While there is a side to all of us that is smugly satisfied that the mean old banks are might get slapped with fees that will make their own insidious fee structures pale in comparison, we should not lose sight of a more sinister side of this story: The government giveth, and the government most certainly taketh away…and if the banks are the targets now, which other industry is next? Another way of looking at this is the equation, “too big to fail = not too big to tax, tax, tax.”

We need to be a little circumspect in our rejoicing of the big banks being slapped with fees, because the next target, if we’re too successful, could be you and me.

Sunday, January 03, 2010

Air Safety: If It Walks Like a Duck...

The attempted bombing of a Northwest Airlines flight on Christmas Day shocked Americans back into the reality that there are still people in other places of the world who do not like us very much, and will stop at nothing to do us harm. This was particularly poignant to me, as I prepare for a trans-Pacific flight within the next several weeks.

I used to love to fly.
I still love the exhilaration as the aircraft shrugs free of earth’s embrace, and the turbulence vibration smoothes to a slick-skinned whine as the landing gear retracts into their wells. I like looking up the aisle at the cabin, tilted sharply as the silver bird climbs and banks towards an unseen coordinate on the globe, over the horizon—or on my next journey, to a corner of the world I’ve never visited before.
That’s sexy.

Getting on that aircraft next month is going to be brutal.
Weathering an 8-hour flight will be grueling for my Bride and I, both recovering from major surgeries—her’s more recent—that make being confined in a small space for a long period of time more than just uncomfortable.

I chortle when I hear politicians spouting off about making air travel safe(er) for Americans. Most of them haven’t a clue. Just this past weekend, one of the more visible members of Congress, Rep. Sheila Jackson-Lee from Houston’s 18th District, provided The Houston Chronicle with a rambling, self-congratulatory chest-thumper editorial that made me want to grab for a barf-bag.

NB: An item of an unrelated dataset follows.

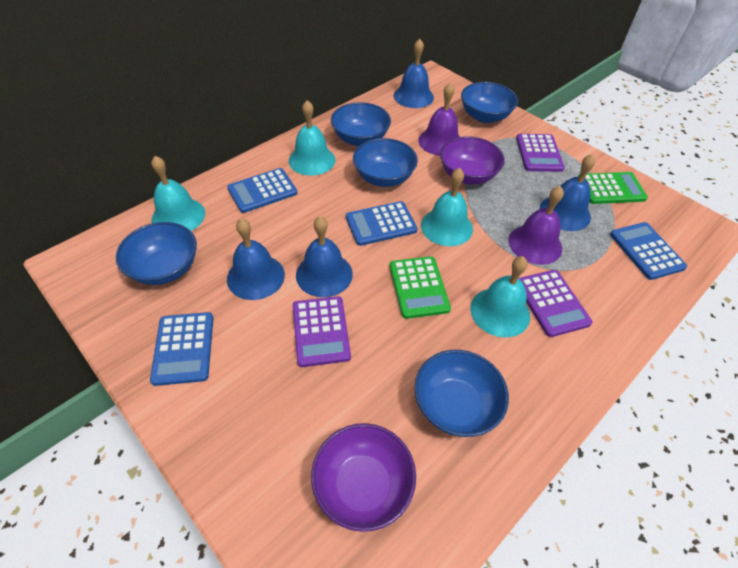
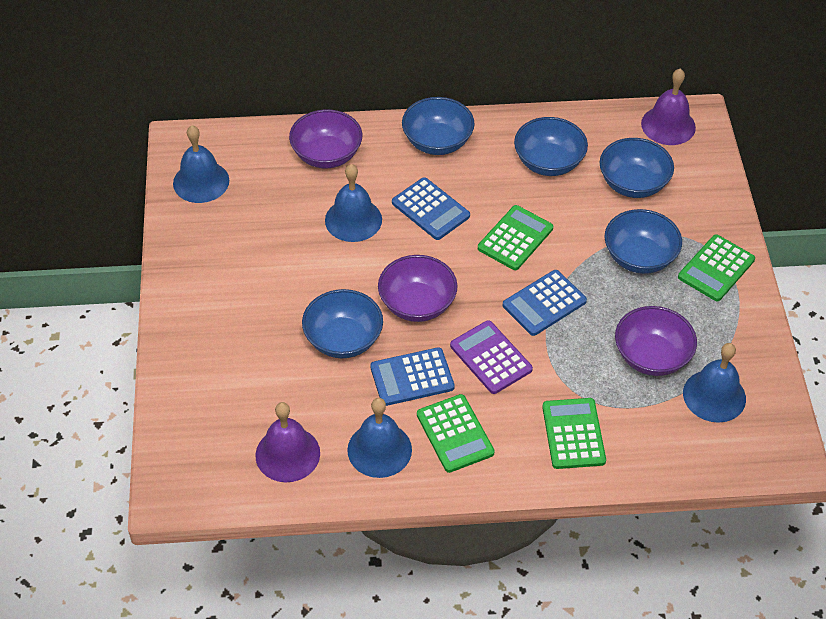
blue calculator: [150,312,214,386] [227,168,297,213] [346,201,418,246] [610,222,687,280] = 4 -> [370,347,455,406] [392,177,470,240] [503,270,587,336] = 3
green calculator: [389,256,451,319] [578,172,648,204] = 2 -> [417,394,495,473] [478,205,553,270] [542,398,606,469] [678,234,755,301] = 4
purple bowl: [311,423,416,532] [440,136,505,185] = 2 -> [289,110,362,168] [378,255,458,322] [615,306,697,376] = 3
purple calculator: [293,296,351,367] [516,134,565,172] [518,270,593,337] = 3 -> [450,320,533,394] = 1
turquoise bell: [151,156,205,231] [289,100,335,176] [421,168,473,246] [470,256,530,337] = 4 -> none = 0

The Congresswoman correctly stated, two-paragraphs in, that the federal government’s responsibility is to protect Americans, and urged President Obama to make a recess appointment for a leader at the Transportation Safety Administration.
Good for her.

She could have stopped there, but went on for several more column-inches, promising to study and assess the situation, draft new legislation, and basically introduce a bunch of new laws and rules to better address terrorism.
Really?

We’ve already got laws on the books; we’ve already got procedures—some of which, frankly, are just a little moronic, and some of which, it has now been disclosed, would NOT have detected nor deterred Umar Farouk Abdulmutallab in his diabolical plan on Christmas Day.
Wake up, Ms. Jackson-Lee.

Only when the politicians stop politicizing the problems can we start really fighting our common enemies. I love it that the Transportation Security Administration (the guys Jackson-Lee is concerned has no leader) drafted new rules that take affect Sunday at midnight.

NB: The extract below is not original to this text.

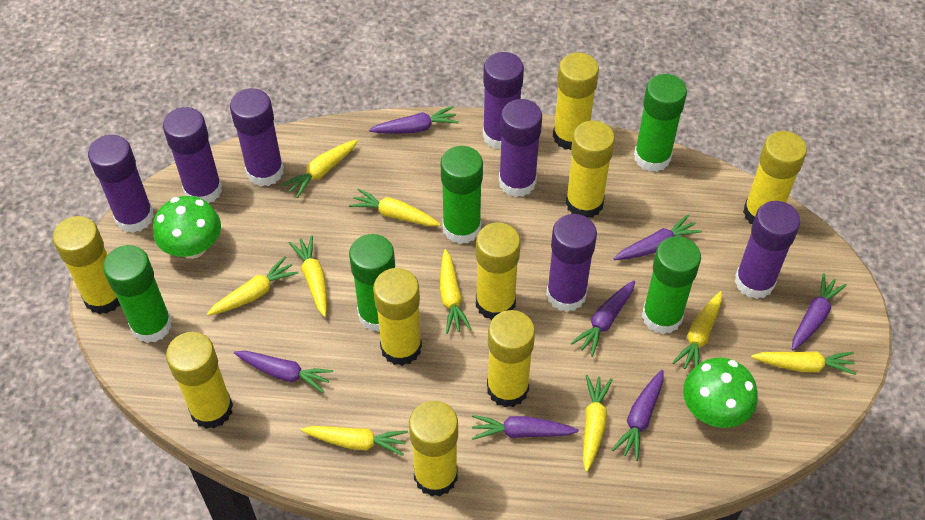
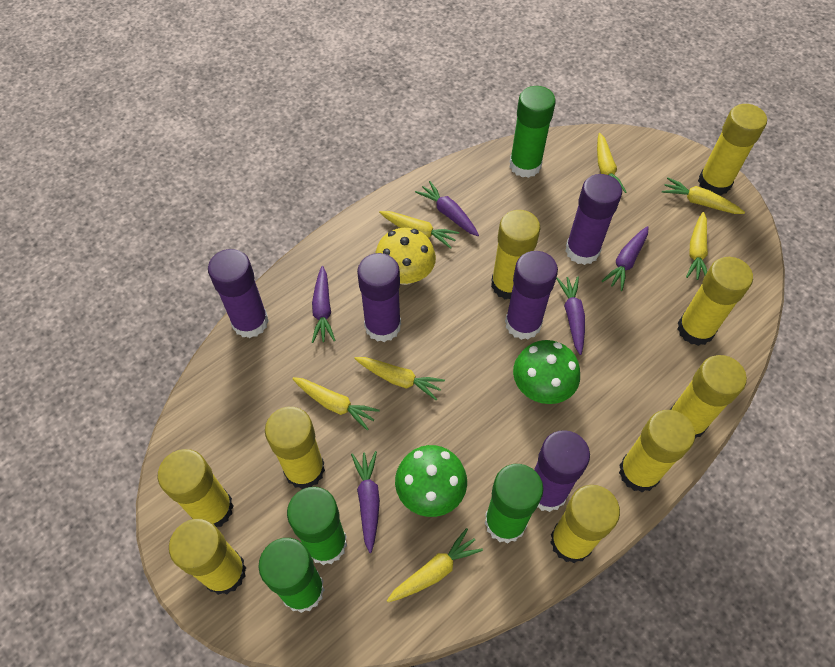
green glue stick: [103,245,172,343] [349,234,395,332] [440,146,483,244] [634,74,687,172] [642,236,701,334] = 5 -> [258,538,325,613] [287,487,347,565] [484,464,544,543] [510,86,556,178] = 4
purple carrot: [234,351,333,393] [369,106,459,134] [472,415,579,440] [570,280,635,357] [612,370,663,461] [614,214,702,260] [792,273,847,350] = 7 -> [312,266,336,343] [351,451,380,553] [415,181,479,236] [556,276,585,355] [602,226,649,291] = 5
purple glue stick: [88,135,154,233] [163,107,222,203] [230,88,284,187] [483,52,524,150] [499,99,542,197] [546,214,597,312] [735,201,800,299] = 7 -> [208,249,269,338] [357,253,401,342] [505,251,558,340] [534,430,590,512] [565,174,622,265] = 5
yellow carrot: [207,257,298,316] [282,139,358,198] [289,235,327,317] [301,426,408,456] [349,188,441,226] [440,249,472,334] [583,375,613,472] [672,291,722,369] [751,351,857,375] = 9 -> [292,377,380,431] [354,357,445,400] [379,211,459,249] [387,528,483,602] [597,133,626,193] [662,177,745,214] [686,212,708,280] = 7
yellow mushroom: none = 0 -> [375,228,436,285] = 1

Here’s what we’re going to do:
Every passenger from countries on the State Sponsors of Terrorism list and “countries of interest,” including Nigeria, Pakistan, and Yemen, will be patted down and have their belongings searched. All travelers entering the U.S. from a foreign country will be subject to tightened random screening.
These are rules that were already in place, just not being enforced.

The TSA says a much higher percentage of travelers will be screening, including advanced explosives detection and, where it’s available, advanced imaging technology will also be used. Smile and spread ‘em.

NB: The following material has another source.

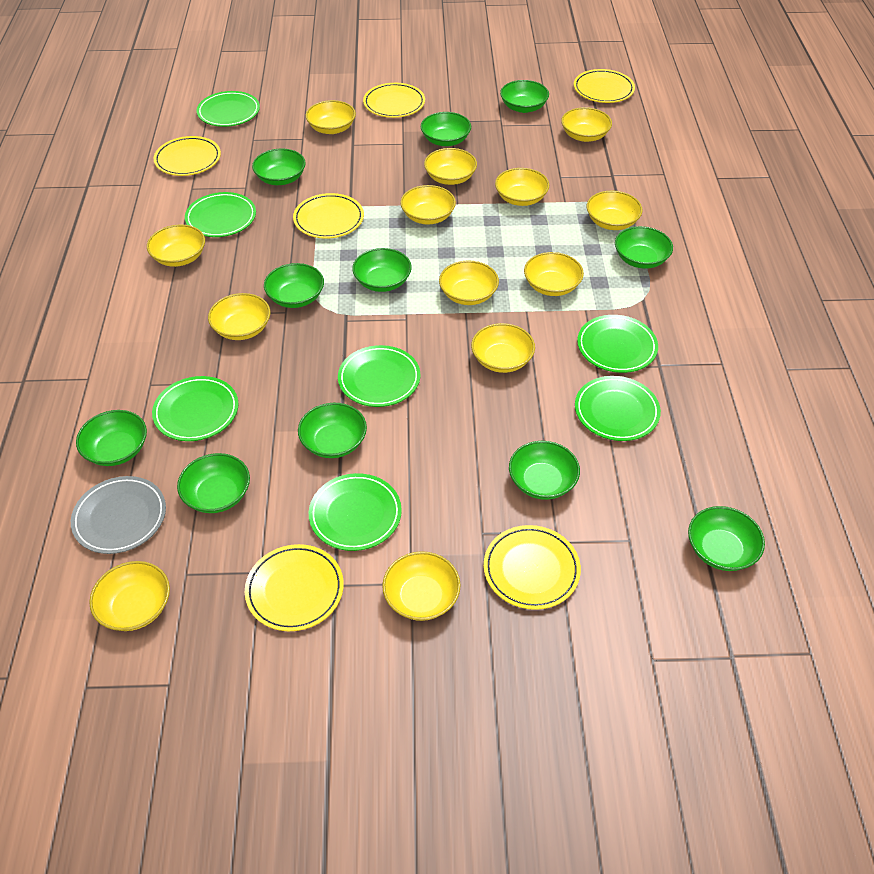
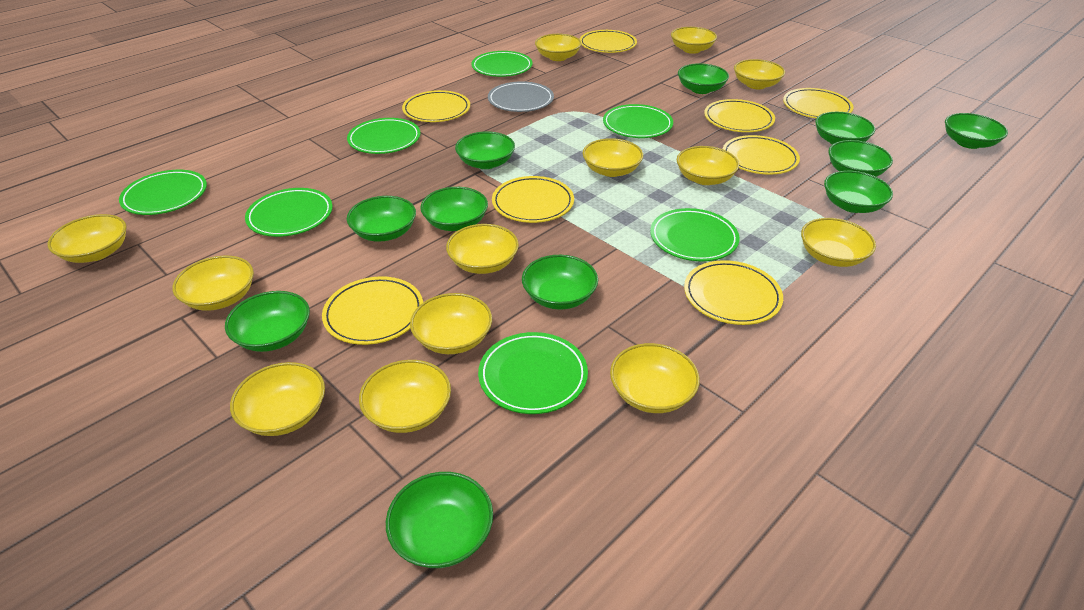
yellow plate: [153,136,221,176] [245,544,344,631] [293,193,364,239] [363,83,425,118] [484,525,581,610] [574,69,635,103] = 6 -> [322,276,423,345] [402,90,470,122] [492,176,574,223] [580,30,637,53] [684,260,783,325] [704,99,775,132] [723,135,800,175] [783,88,854,118] = 8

In other words, if it walks like a duck, acts like a duck, and comes from Duckville, there is a high probability it is a duck. About freaking time we started looking harder at the people who want to do us harm, including where they come from, what commonalities they share in language, appearance, and demeanor.

There is no excuse for not enforcing rules already in place to protect the American people; and, why write new one's if the old one's aren't going to be observed?